• GIVEN TEXT:

══════

The back-button would not be available one Android and phones who have a back button. Ben also came with the idea that it could be swiped like on some apps on iPhone where a special function can feel whether you swiped from the VERY edge of the screen or ON the screen. Anyway, that is an issue for later; there may or may not be a back-button.
No GPS (second sketch, page 2)
Having decided where to go, the app will take you there unless your GPS is off or not working (it sometimes doesn’t work inside). If that is the case, this view will be shown, asking the user to either turn GPS on (which should be the top option), touch a NFC device (which every room would have), scan a QR-code (also on every door; the scanner would be built-in and automatically read the data) or manually enter a room number. As I am writing THIS I realise it may be useful to also be able to pick a quick-selection (if a person is outside Escape, doesn’t know the room number and can’t be bothered to move in to read it).
3D overview (third sketch, page 2)
Pretty much taken from Storyboard One, it will show the user a 3D overview of how to get to her destination. Note that this would be a static picture; some people just need a reminder, and making it wholly 3D may be a lot more work. If the user is several blocks away, the image would show a regular map with a route instead, until she came closer to the right block.
In the upper left corner the user can see where she is, and in the upper right a preiew of the schedule. The point here is to have NO OTHER things cluttering the map. It’s possible that block name letters may show, however.
If a user wants a guided tour to the destination, they can start the wayfinder, here called “Prat Nav”, but this is unlikely to be the final name.
Prat Nav / Wayfinder (first sketch, page 3)
Starting the wayfinder will show a 3D representation of where to go (with or without arrows). This may be a literal 3D rendering or possibly photographs ala Google StreetView.
The schedule is previewed and if the user does not use GPS, she can manually click herself forward on the screen (or use NFC touches) to move the guide along. If the GPS works, it will instead move this automatically. An idea as I was writing this up is to turn the screen red with a “turn around” symbol if they take a wrong turn like on Storyboard Three.
Calendar (second sketch, page 3)
If the user accesses the calendar/schedule from any way she can do this, a page similar to this would come up, where she can swipe left or right for days or up and down for the day she is on (a lot like any calendar out there). The only difference between this calendar and others is the functionality of actually tapping one of the boxes…
As we were reviewing this, Ben mentioned that we may rethink the technical option we chose: web-based app (shell app with website in it) as things like calendar integration with the device’s calendar wouldn’t work, and it could also be issues with using or turning on GPS.
Lecture (third sketch, page 3)
If a box is tapped, the lecture details pops up together with two chat rooms: one for the module and one for the room, showing how many are chatting there. This is how the Storyboard One meant and how Storyboard Two hints at (though that is for the course, not module).
Though this is likely a function we may drop, the user can also see the availability of the lecturer in this view and/or if there is a substitute this day.
Chat (first/second sketch, page 4)
Another blog post will shortly be made on the general idea about communication.
Clicking a chat icon at any place or starting chat via the menu would open a view like this one. Focus here is on ease of entering and ease of exiting it. My original idea was to have the list of “channels” be slidable at the top (see the pic next to the first one), however from a conversation with Ben, one of us quite insightfully pointed out that the whole chat could just as easily be slided. It would be the same effort but without having to tap the chat, and may also encourage other social interaction.

══════

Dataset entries
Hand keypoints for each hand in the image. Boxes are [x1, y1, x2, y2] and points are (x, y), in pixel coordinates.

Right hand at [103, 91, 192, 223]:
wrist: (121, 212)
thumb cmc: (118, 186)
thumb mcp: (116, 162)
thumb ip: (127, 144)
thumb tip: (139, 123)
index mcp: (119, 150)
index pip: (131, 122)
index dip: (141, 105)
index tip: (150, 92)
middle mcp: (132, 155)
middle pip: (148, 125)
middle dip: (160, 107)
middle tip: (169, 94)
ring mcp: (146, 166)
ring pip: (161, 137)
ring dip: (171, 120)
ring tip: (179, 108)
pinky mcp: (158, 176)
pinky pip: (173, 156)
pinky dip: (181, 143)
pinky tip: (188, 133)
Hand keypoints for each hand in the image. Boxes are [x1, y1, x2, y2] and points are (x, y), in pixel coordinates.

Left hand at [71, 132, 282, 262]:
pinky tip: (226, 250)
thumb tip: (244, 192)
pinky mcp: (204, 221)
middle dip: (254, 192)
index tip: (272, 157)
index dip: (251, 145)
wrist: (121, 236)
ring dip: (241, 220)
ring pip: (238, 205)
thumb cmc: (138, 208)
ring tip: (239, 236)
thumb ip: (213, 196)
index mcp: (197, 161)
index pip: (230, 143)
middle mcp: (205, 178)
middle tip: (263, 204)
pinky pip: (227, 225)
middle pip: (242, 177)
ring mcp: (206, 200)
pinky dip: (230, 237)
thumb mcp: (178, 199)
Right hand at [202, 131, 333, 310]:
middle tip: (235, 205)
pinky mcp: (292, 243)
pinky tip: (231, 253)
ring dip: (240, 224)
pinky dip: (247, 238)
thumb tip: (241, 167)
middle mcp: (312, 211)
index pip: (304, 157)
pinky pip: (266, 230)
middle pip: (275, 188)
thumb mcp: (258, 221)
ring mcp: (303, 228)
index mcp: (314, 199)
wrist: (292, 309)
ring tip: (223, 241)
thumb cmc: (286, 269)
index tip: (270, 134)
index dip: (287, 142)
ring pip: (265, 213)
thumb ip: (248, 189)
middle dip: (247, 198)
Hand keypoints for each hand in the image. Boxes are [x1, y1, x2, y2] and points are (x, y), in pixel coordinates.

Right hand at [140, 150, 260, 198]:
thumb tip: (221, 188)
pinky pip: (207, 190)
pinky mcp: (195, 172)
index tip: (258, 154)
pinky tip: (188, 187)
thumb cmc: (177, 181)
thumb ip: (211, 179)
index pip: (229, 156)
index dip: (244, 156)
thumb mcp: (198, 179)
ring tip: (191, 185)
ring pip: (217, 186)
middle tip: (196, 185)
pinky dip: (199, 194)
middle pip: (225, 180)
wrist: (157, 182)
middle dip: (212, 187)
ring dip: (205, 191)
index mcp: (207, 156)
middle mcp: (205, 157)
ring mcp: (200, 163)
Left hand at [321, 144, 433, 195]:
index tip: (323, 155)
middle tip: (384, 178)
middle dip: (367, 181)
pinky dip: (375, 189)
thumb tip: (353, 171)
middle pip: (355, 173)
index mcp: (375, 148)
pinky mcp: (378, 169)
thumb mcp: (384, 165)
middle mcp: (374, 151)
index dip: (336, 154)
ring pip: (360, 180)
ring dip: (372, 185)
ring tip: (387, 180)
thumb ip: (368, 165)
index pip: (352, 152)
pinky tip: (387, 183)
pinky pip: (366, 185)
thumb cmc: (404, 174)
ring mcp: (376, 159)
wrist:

══════

• STUDY QUESTIONS:
**1)** Retype the passage from the app sketch notes, starting at "Calendar (second sketch, page" and ending at "(third sketch, page 3)".
**2)** In the app sketch notes, what does the 3D overview show instead when the user is several blocks away?

• SOLUTIONS TO EACH TASK:
**1)**
Calendar (second sketch, page 3)
If the user accesses the calendar/schedule from any way she can do this, a page similar to this would come up, where she can swipe left or right for days or up and down for the day she is on (a lot like any calendar out there). The only difference between this calendar and others is the functionality of actually tapping one of the boxes…
As we were reviewing this, Ben mentioned that we may rethink the technical option we chose: web-based app (shell app with website in it) as things like calendar integration with the device’s calendar wouldn’t work, and it could also be issues with using or turning on GPS.
Lecture (third sketch, page 3)

**2)** A regular map with a route, until she comes closer to the right block.